I realize this is an old thread, but I agree with D P. I am learning linear algebra and would like to just see the matrix in Upper triangular or REF form -- not in the complete row-reduced (RREF) form. Many textbooks also make this distinction (such as Strang's textbook).

POSTED BY: Gaurav Khanna

One can obtain an upper triangular form from the LU decomposition.

POSTED BY: Daniel Lichtblau
Posted 9 years ago

Thanks a lot for your reply, Daniel.

It would be great if Mathematica had a Gaussian elimination function, as well as a Gauss-Jordan elimination function. Maple has both of these options.

Gaussian elimination stops once the matrix is in row echelon form(back substitution can be used to solve for variables, if necessary), Gauss-Jordan continues until the matrix is in reduced row echelon form.


But why might such a function be useful? It's not a unique form and moreover I'm not sure what one might do with the result. The RREF, by contrast, can be (and, internally, is) used for finding solutions to linear equations, null space generators, inverses, and maybe more.

I guess what I am asking is in what way does the non-reduced echelon form offer any advantage over an LU decomposition?

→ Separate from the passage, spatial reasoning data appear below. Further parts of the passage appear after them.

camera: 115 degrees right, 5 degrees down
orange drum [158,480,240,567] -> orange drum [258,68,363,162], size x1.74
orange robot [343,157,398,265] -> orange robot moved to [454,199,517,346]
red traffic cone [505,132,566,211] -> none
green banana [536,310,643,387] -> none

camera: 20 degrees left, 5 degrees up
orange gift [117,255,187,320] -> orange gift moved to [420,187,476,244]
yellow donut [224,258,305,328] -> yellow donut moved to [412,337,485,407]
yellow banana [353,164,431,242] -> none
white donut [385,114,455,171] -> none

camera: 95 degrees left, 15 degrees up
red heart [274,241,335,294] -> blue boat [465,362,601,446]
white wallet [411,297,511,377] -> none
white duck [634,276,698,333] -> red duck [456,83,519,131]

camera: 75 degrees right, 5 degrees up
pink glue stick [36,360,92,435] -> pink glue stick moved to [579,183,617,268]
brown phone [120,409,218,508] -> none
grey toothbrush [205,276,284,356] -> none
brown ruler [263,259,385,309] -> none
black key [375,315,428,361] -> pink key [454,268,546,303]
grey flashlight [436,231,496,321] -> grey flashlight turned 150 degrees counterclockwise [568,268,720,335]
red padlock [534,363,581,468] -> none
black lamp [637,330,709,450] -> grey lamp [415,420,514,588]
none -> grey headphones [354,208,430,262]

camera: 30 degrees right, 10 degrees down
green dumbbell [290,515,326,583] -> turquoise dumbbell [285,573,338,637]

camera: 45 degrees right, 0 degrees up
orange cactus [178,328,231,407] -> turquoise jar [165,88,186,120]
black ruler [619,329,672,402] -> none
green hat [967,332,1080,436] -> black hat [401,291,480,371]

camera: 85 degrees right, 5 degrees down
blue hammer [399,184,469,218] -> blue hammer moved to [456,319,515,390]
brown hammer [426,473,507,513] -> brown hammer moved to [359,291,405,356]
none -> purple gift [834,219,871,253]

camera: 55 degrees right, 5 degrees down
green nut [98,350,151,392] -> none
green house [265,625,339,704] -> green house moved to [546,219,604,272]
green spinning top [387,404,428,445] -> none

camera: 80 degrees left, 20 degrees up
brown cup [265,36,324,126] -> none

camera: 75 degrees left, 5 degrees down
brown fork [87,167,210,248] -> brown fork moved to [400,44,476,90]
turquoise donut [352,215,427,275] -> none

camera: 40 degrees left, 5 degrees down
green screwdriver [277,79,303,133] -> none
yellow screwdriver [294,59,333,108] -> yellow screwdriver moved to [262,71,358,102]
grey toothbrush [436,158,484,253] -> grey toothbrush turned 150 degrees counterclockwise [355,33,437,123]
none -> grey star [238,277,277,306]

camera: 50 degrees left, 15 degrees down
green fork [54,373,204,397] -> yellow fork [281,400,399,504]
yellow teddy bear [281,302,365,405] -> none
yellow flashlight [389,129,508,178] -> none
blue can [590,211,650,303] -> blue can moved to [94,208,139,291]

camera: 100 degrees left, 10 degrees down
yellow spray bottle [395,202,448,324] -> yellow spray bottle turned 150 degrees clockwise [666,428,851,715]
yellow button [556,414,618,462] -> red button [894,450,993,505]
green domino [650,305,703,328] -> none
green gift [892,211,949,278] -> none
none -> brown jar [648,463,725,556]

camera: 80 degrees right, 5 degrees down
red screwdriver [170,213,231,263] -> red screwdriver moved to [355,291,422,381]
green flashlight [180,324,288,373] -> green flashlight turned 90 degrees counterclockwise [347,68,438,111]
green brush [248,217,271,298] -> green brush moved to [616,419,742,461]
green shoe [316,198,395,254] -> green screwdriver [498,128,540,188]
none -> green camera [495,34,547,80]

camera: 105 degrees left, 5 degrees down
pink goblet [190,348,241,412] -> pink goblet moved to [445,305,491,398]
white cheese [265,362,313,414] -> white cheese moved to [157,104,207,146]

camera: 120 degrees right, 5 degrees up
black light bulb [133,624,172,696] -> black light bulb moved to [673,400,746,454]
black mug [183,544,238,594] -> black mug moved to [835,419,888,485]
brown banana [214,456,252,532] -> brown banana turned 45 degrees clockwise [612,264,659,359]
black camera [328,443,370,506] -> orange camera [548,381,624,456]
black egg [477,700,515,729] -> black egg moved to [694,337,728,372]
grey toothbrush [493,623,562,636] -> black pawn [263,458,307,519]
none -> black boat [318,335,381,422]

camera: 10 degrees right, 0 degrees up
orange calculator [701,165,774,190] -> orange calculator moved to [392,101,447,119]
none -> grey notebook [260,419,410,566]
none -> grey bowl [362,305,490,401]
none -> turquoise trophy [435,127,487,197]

POSTED BY: Daniel Lichtblau

You can use LUDecomposition. I'll show a simple example.

mat = RandomInteger[{-10, 10}, {3, 5}]
{lu, p, c} = LUDecomposition[mat]
u = Normal[lu*SparseArray[{i_, j_} /; j >= i -> 1, Dimensions[mat]]]

(* Out[417]= {{-8, 0, 2, 6, -7}, {1, -1, 10, 4, -2}, {9, -1, 0, -7, 4}}

Out[418]= {{{1, -1, 10, 4, -2}, {-8, -8, 82, 
   38, -23}, {9, -1, -8, -5, -1}}, {2, 1, 3}, 0}

Out[419]= {{1, -1, 10, 4, -2}, {0, -8, 82, 38, -23}, {0, 
  0, -8, -5, -1}} *)

The result will be dependent on the permutation that was used in forming the LU decomposition.